Hanley let himself be drawn to the middle room, the smallest room. A small bed with a quilt in every shade of green imaginable. Four tiny pillows in white pillow cases with embroidered flowers on them were arranged by the plain wooden headboard. This room had no framed pictures on the wall, only a small tapestry hung from nails. Hanley stepped forward to take a look at it, ducking his head to fit through the doorway. It showed a castle, with what looked like serfs tilling the soil in the foreground. Only when he held the light closer, he saw that the ground they were working wasn't ground at all... but a field of men. Their mouths gaped open, their arms bent up at weird angles, looking from a distance like corn stocks, but from up close, Hanley could see the details... and wished he hadn't. But whether the serfs were destroying the dead men with their farm tools, or planting them under the earth, he couldn't tell. He looked around the room, almost desperately, as if he could find the owners of this house. Surely to keep something like this on the wall meant they knew about the dead.

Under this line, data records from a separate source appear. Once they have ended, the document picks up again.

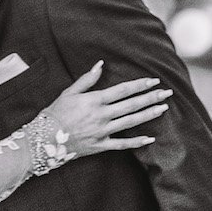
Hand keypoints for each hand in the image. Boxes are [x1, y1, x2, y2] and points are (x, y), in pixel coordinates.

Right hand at [47, 62, 172, 158]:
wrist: (44, 140)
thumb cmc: (55, 113)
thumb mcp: (68, 92)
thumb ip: (87, 79)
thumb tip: (100, 64)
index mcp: (95, 100)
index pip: (123, 90)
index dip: (140, 85)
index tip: (153, 81)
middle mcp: (102, 115)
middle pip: (132, 105)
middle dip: (151, 98)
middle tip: (167, 93)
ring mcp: (103, 131)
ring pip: (131, 122)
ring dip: (149, 114)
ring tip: (164, 108)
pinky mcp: (101, 146)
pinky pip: (122, 144)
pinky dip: (137, 142)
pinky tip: (150, 138)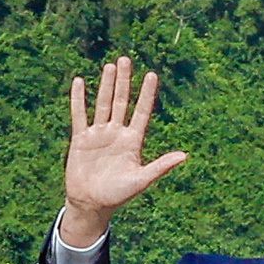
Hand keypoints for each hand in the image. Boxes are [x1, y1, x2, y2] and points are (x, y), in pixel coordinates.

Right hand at [54, 53, 188, 247]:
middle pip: (122, 102)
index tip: (152, 75)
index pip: (141, 112)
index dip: (146, 94)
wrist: (92, 203)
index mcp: (133, 142)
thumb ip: (160, 166)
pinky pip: (79, 115)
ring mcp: (99, 134)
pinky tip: (80, 82)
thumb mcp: (141, 180)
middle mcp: (117, 133)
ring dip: (106, 85)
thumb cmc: (118, 194)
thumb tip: (185, 156)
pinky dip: (78, 99)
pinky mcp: (81, 139)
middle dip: (124, 81)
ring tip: (110, 65)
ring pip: (103, 104)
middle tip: (126, 59)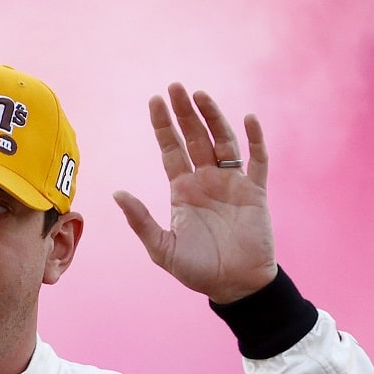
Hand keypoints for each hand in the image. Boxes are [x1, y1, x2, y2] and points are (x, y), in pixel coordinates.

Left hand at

"Lieutenant!" Kirby's voice shouted for him from downstairs over the sound of hammers and furniture and wood being slammed and dragged. "Lieutenant!"
Coming! he tried to call back, but he spun back towards the door and his voice died in his throat.
In the corner of the room, on the far side of the door, a girl was staring at him. She was about eleven or twelve he guessed, sitting absolutely still on a painted wooden chair. Long, dark curly hair framed her face, and her eyes were deep brown. She wore a brightly colored dress.
"Hello," Hanley said softly.
She said nothing, just watched him. When he stepped closer, her eyes shifted to follow him.
"I don't mean you any harm," he said, trying to keep his voice soothing and gentle. "Are your parents around? Brothers? Sisters?"
When she still didn't stir or act frightened, he moved closer. "You don't understand a word I'm saying, do you?" he asked, quietly. He knelt before her which brought his head even with hers. Carefully, still not wanting to alarm her, he reached out and touched her hand--
--and let out a surprised yelp, nearly dropping the oil lamp as he recoiled from her. Her skin was cold and dead and hard as an old marble stone.